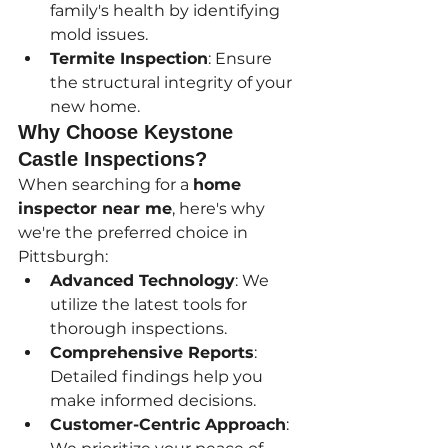
family's health by identifying 
mold issues.
Termite Inspection
: Ensure 
the structural integrity of your 
new home.
Why Choose Keystone 
Castle Inspections?
When searching for a 
home 
inspector near me
, here's why 
we're the preferred choice in 
Pittsburgh:
Advanced Technology
: We 
utilize the latest tools for 
thorough inspections.
Comprehensive Reports
: 
Detailed findings help you 
make informed decisions.
Customer-Centric Approach
: 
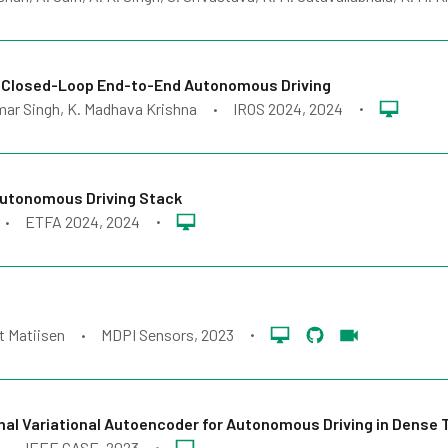
 Closed-Loop End-to-End Autonomous Driving
mar Singh, K. Madhava Krishna
IROS 2024
, 2024
•
•
Autonomous Driving Stack
ETFA 2024
, 2024
•
•
t Matiisen
MDPI Sensors
, 2023
•
•
al Variational Autoencoder for Autonomous Driving in Dense T
IEEE CASE
, 2023
•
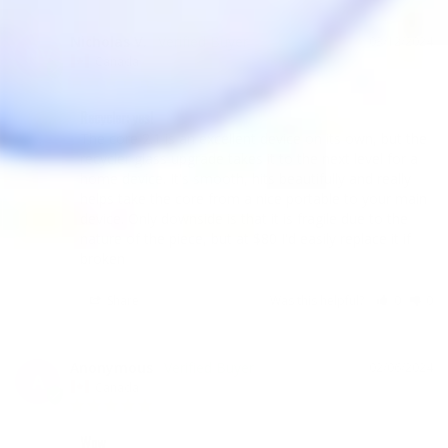
Nicholas V.
03/12/2024
NV
Canada
Recycler: yes!
The core 2.1 is an excellent device on its own, but the 
recycler glass upgrade takes it to the next level for a 
home device. It's smooth, hits beautifully and really 
helps take the core from a nice portable to your main 
device. Only downside is that it is fragile due to the 
nature of the piece, but at $80 I'd easily replace it if 
broken
Share
Was this helpful?
0
0
Anonymous
02/06/2024
A
Canada
Wow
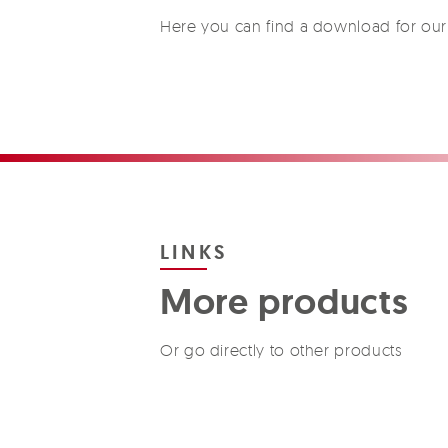
Here you can find a download for our 
LINKS
More products
Or go directly to other products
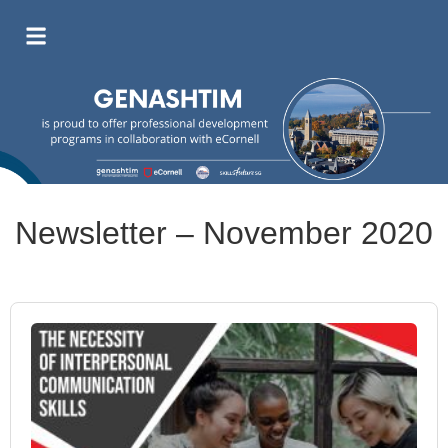
Newsletter – November 2020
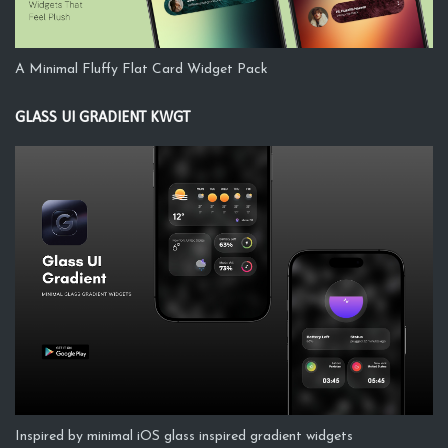
A Minimal Fluffy Flat Card Widget Pack
GLASS UI GRADIENT KWGT
Inspired by minimal iOS glass inspired gradient widgets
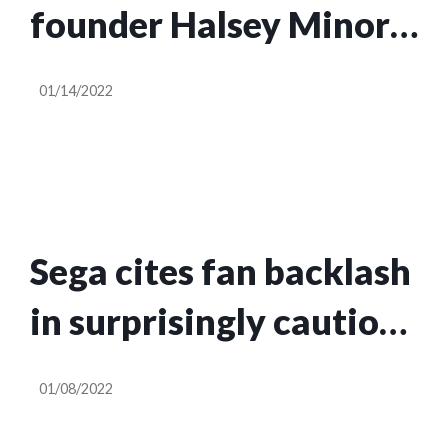
founder Halsey Minor
is bullish on NFTs
01/14/2022
Sega cites fan backlash
in surprisingly cautious
take on gaming NFTs
01/08/2022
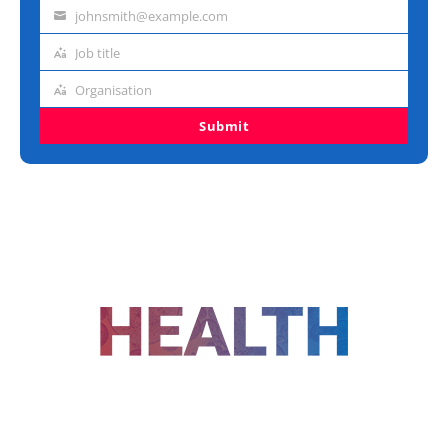
name
johnsmith@example.com
Email
address
Job title
Job
title
Organisation
Organisation
Submit
FOLLOW US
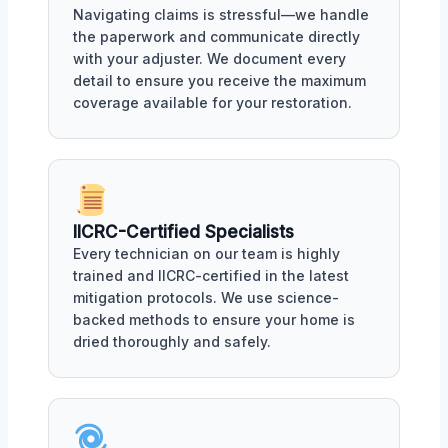
Navigating claims is stressful—we handle
the paperwork and communicate directly
with your adjuster. We document every
detail to ensure you receive the maximum
coverage available for your restoration.
IICRC-Certified Specialists
Every technician on our team is highly
trained and IICRC-certified in the latest
mitigation protocols. We use science-
backed methods to ensure your home is
dried thoroughly and safely.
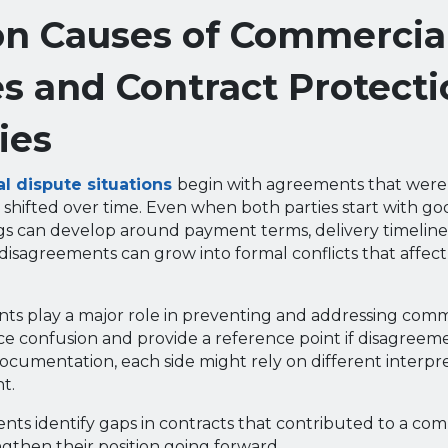
 Causes of Commercia
s and Contract Protecti
ies
 dispute situations
begin with agreements that weren’
 shifted over time. Even when both parties start with goo
s can develop around payment terms, delivery timeline
disagreements can grow into formal conflicts that affect
s play a major role in preventing and addressing comme
e confusion and provide a reference point if disagreemen
cumentation, each side might rely on different interpre
t.
ents identify gaps in contracts that contributed to a co
gthen their position going forward.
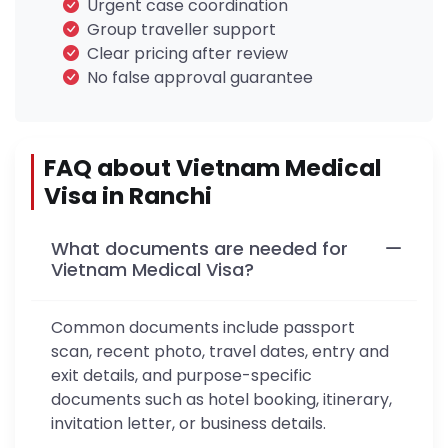
Urgent case coordination
Group traveller support
Clear pricing after review
No false approval guarantee
FAQ about Vietnam Medical
Visa in Ranchi
What documents are needed for
Vietnam Medical Visa?
Common documents include passport
scan, recent photo, travel dates, entry and
exit details, and purpose-specific
documents such as hotel booking, itinerary,
invitation letter, or business details.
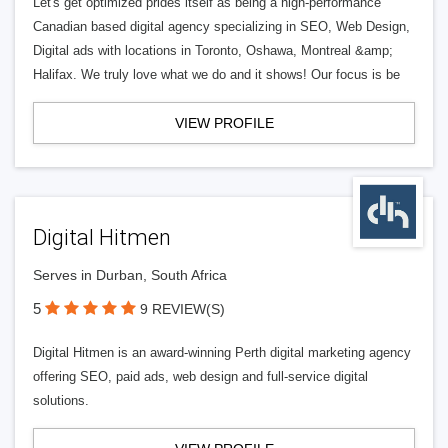
Let's get optimized prides itself as being a high-performance
Canadian based digital agency specializing in SEO, Web Design,
Digital ads with locations in Toronto, Oshawa, Montreal &amp;
Halifax. We truly love what we do and it shows! Our focus is be
VIEW PROFILE
Digital Hitmen
Serves in Durban, South Africa
5
9 REVIEW(S)
Digital Hitmen is an award-winning Perth digital marketing agency
offering SEO, paid ads, web design and full-service digital
solutions.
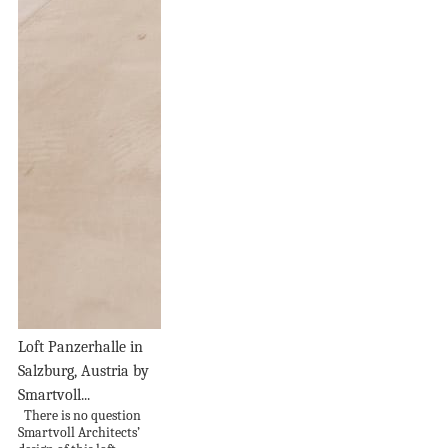
Loft Panzerhalle in
Salzburg, Austria by
Smartvoll...
There is no question
Smartvoll Architects’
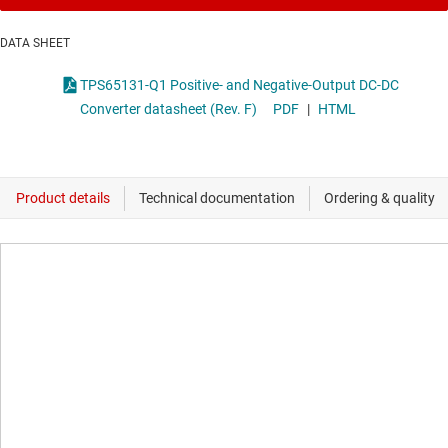
DATA SHEET
TPS65131-Q1 Positive- and Negative-Output DC-DC
Converter datasheet (Rev. F)
PDF
|
HTML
━━━━━━━━
**Your assignment:** Extract each line of the records above that contains the string "details", treating uppercase and lowercase as distinct.

**Exercise solution:**
exit details, and purpose-specific
invitation letter, or business details.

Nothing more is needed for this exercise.